The ball tampering, and Cricket Australia’s poor management at the time have been defined as a top reputational crisis of 2018 by business leaders on both sides of the Tasman.
As one respondent to our Reputation Reality research survey noted: “The lack of strong and firm leadership from the front, and the lack of a coordinated voice, only served to make the issue even bigger than the headlines.”
Rebuilding a damaged reputation does not happen in a vacuum. It requires sustained and proactive leadership, and a clear plan of action. To date, Cricket Australia has been seen to be reacting to negative press, when what it needs to be doing is building a roadmap for recovery, and showing what it is doing.
There has been a noticeable lack of proactivity and willingness from Cricket Australia to tell the story of how it is changing its culture.

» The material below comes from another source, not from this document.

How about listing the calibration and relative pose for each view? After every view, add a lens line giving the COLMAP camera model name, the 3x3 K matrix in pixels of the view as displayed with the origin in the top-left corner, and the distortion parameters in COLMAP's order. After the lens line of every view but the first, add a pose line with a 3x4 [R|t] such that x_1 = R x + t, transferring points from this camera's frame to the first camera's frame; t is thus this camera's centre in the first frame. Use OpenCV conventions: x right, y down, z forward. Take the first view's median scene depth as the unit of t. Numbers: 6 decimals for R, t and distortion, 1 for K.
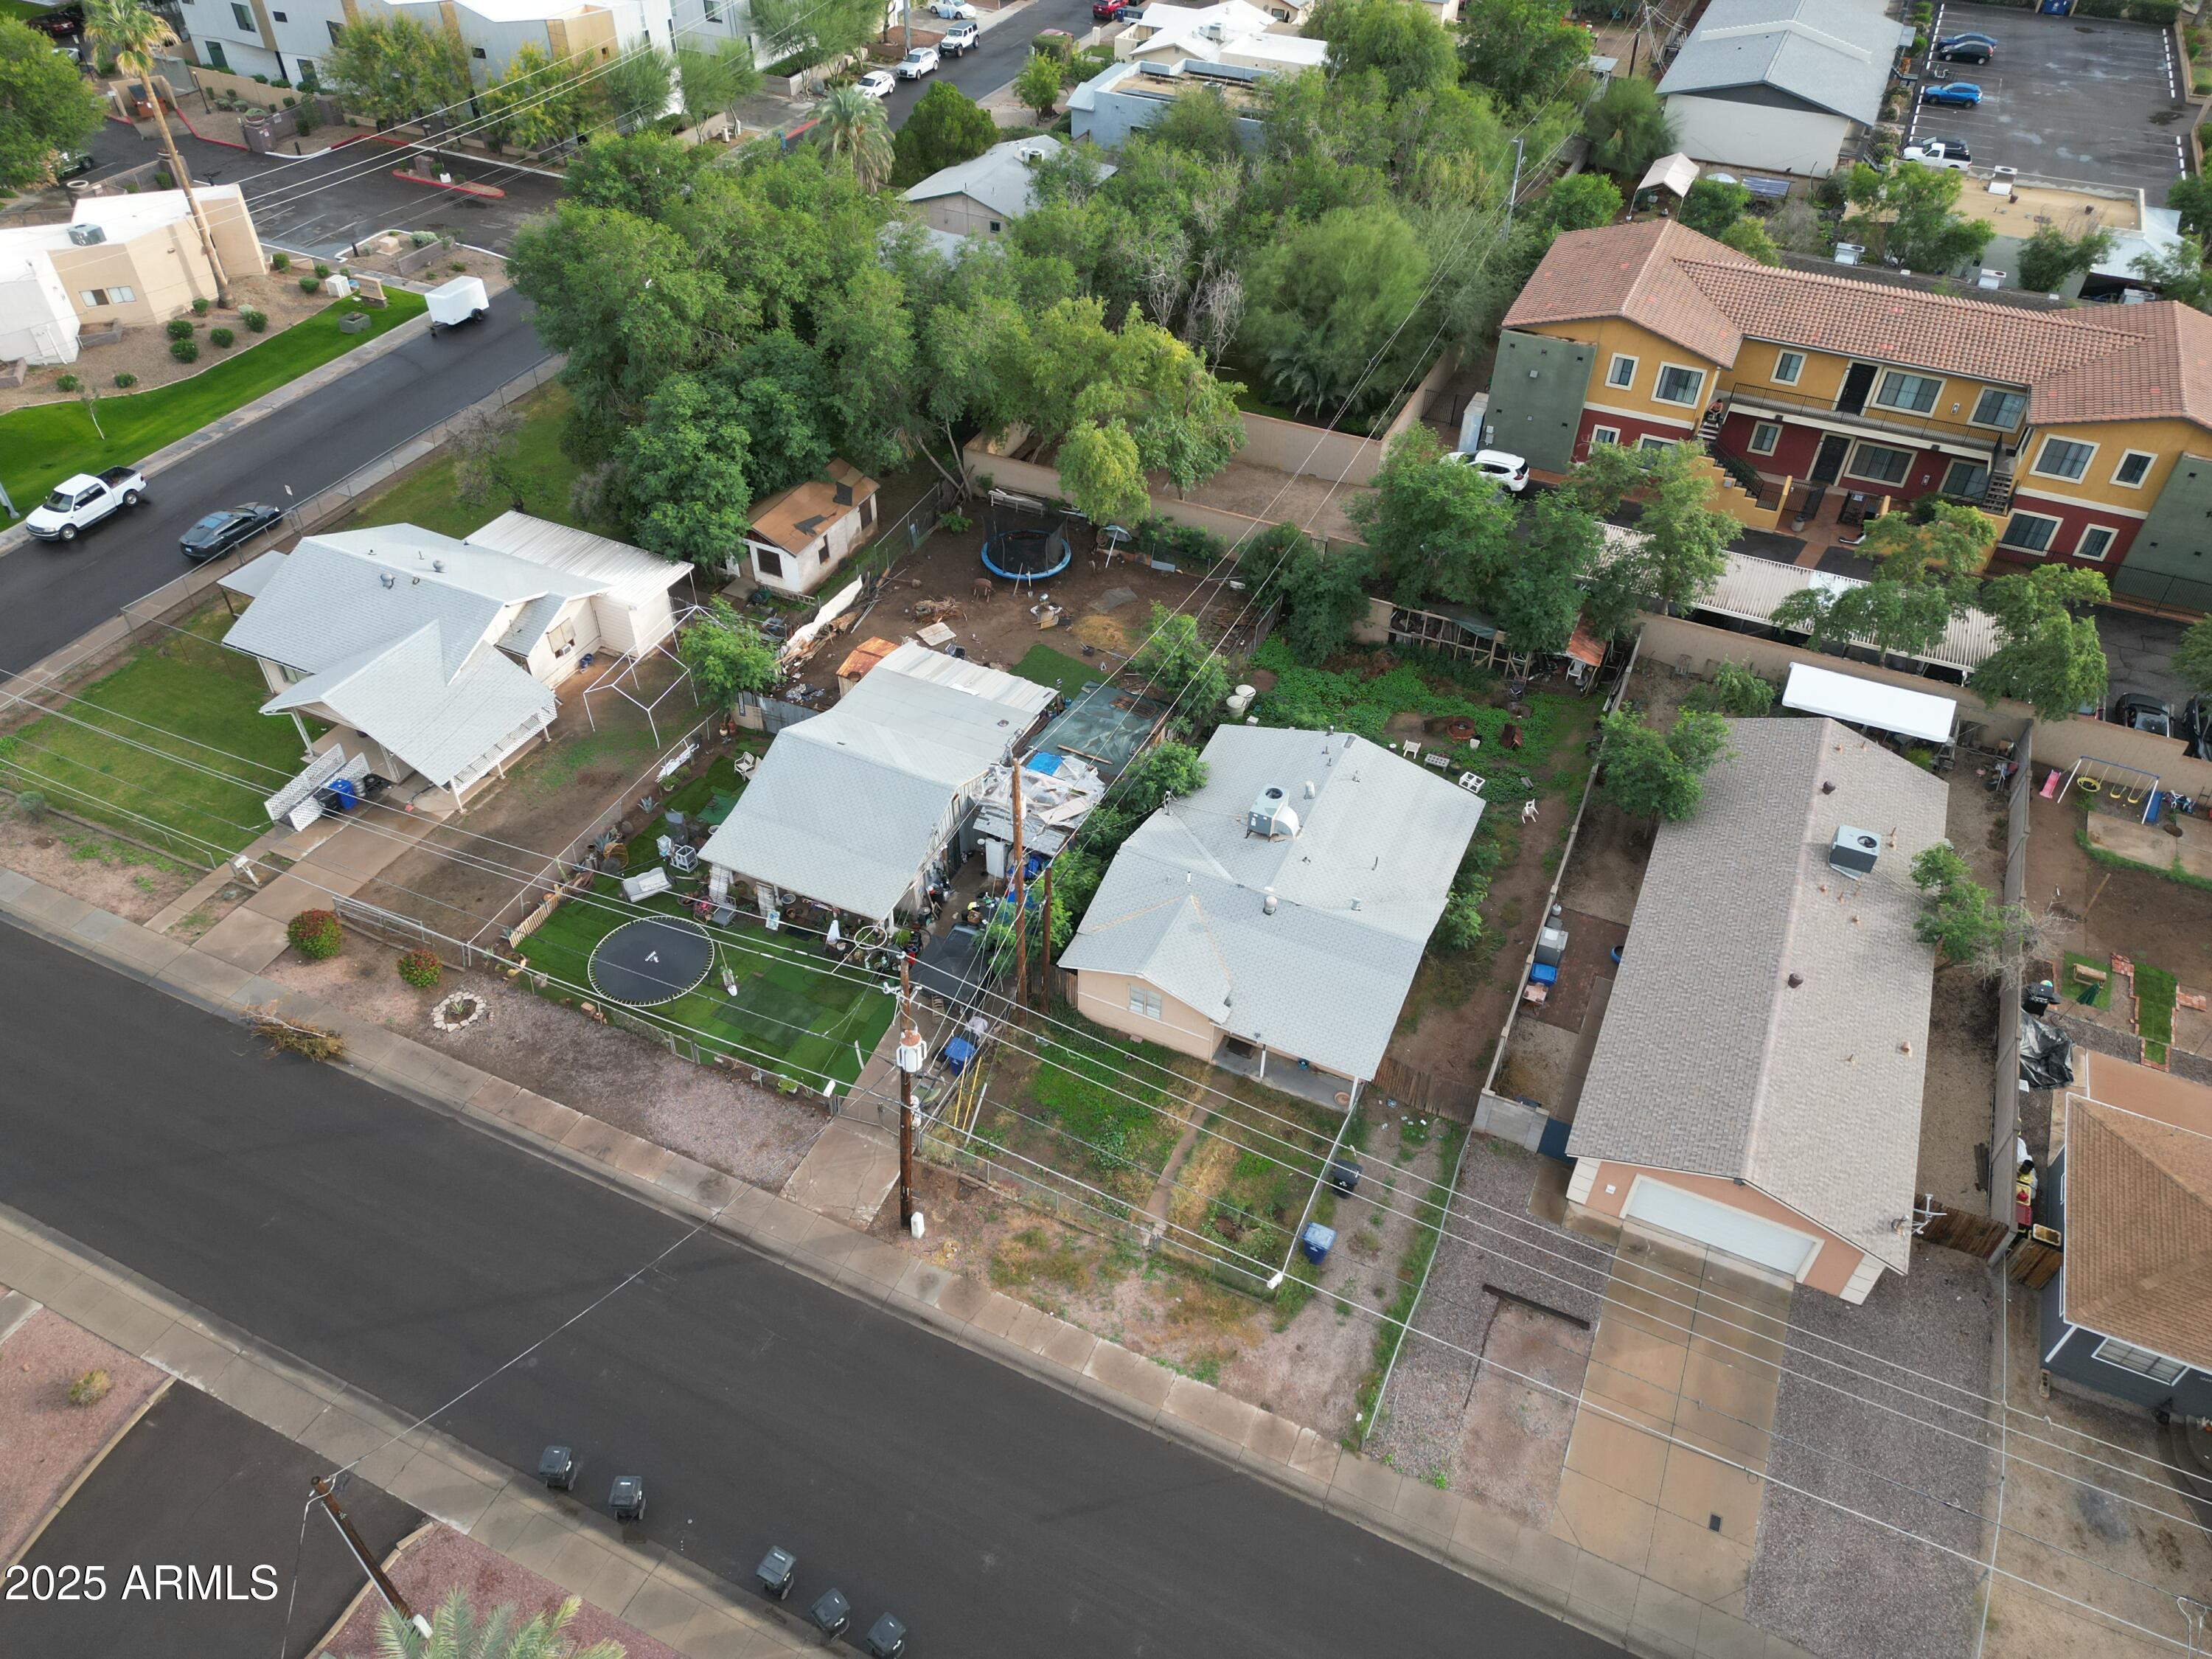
lens RADIAL K [[1538.3, 0, 1096.5], [0, 1538.3, 833.5], [0, 0, 1]] dist [0.072255, -0.062998]
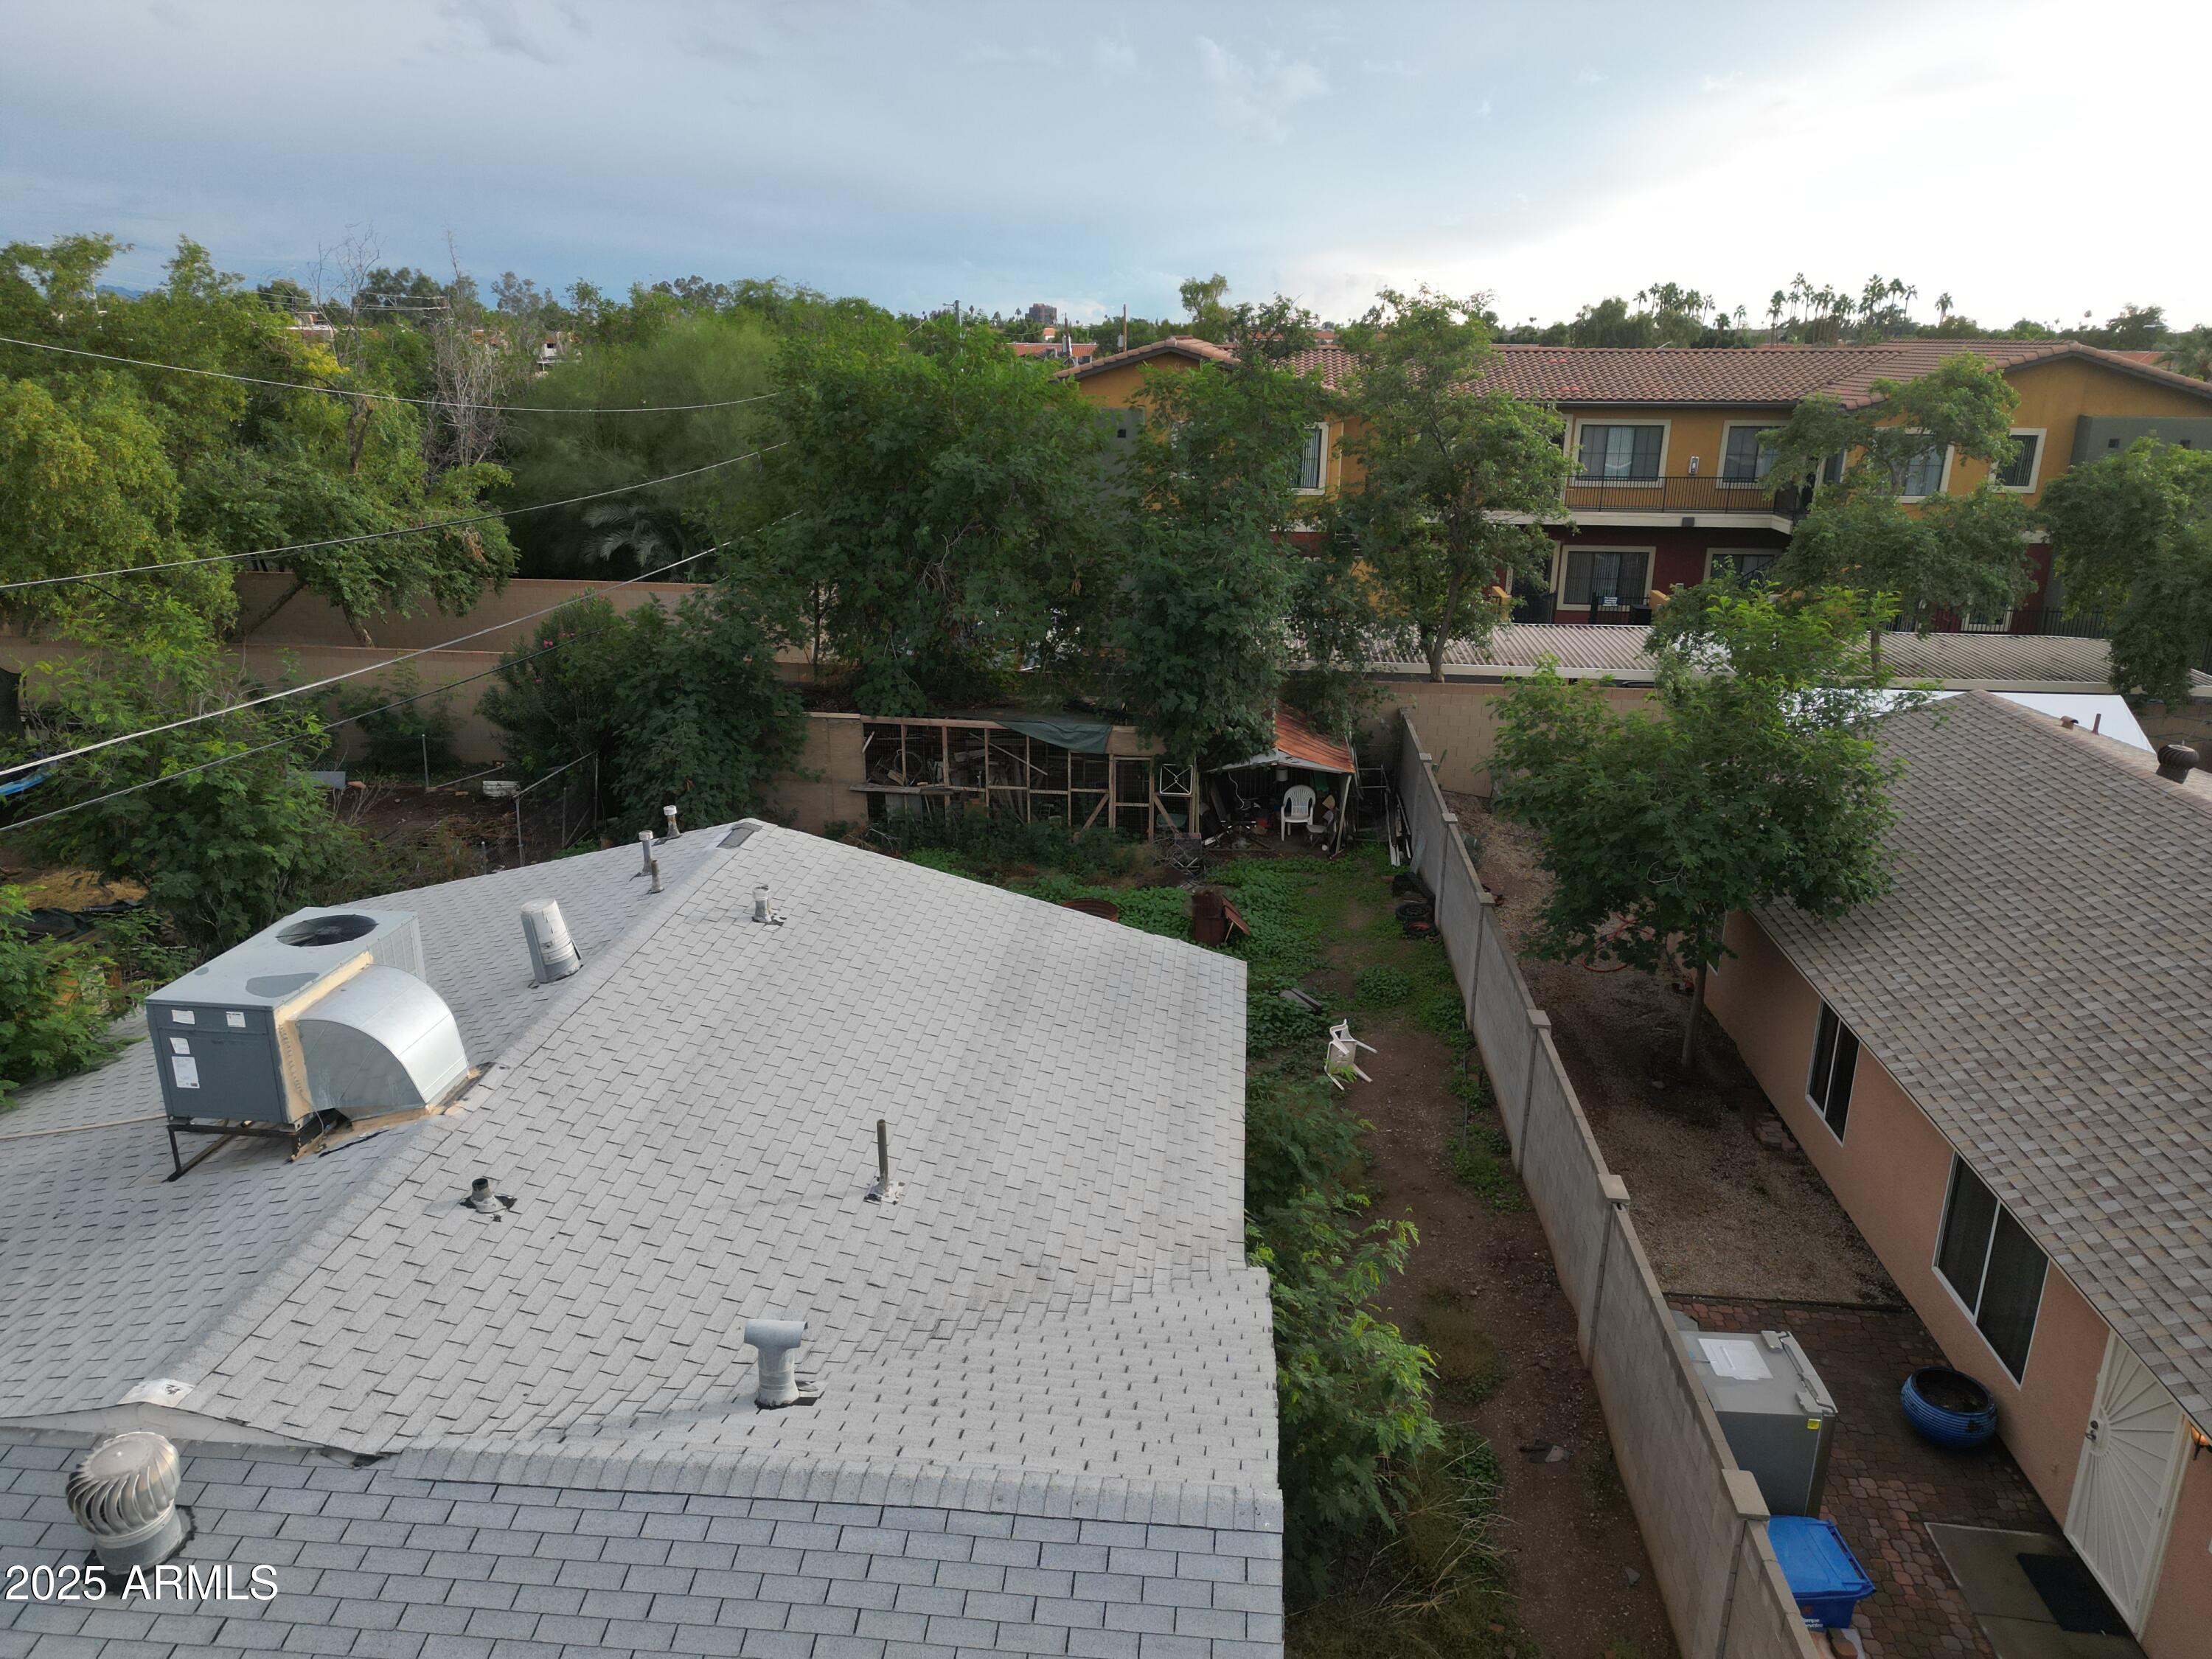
lens RADIAL K [[1540.2, 0, 1094.6], [0, 1540.2, 830.3], [0, 0, 1]] dist [0.085562, -0.078235]
pose [[0.944392, -0.101400, 0.312798, 0.117750], [0.219474, 0.902740, -0.369990, 0.047165], [-0.244858, 0.418066, 0.874794, 0.631041]]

A single press release in the past year claiming ‘Green shoots in Australian Cricket’s cultural change program’ is not a roadmap or plan of action.
To rebuild their damaged reputation, Cricket Australia, and all Australian national players need to get on board with a simple strategy and live the values they claim. Show integrity, behave in the spirit of cricket, and play the way they claim to.
Only then can they let their on-field play do the talking for them.
Over the next six months, cricket fans such as myself will all be looking to see if Cricket Australia can lead the way in building a positive culture for all fans of the game. I can only hope they manage it.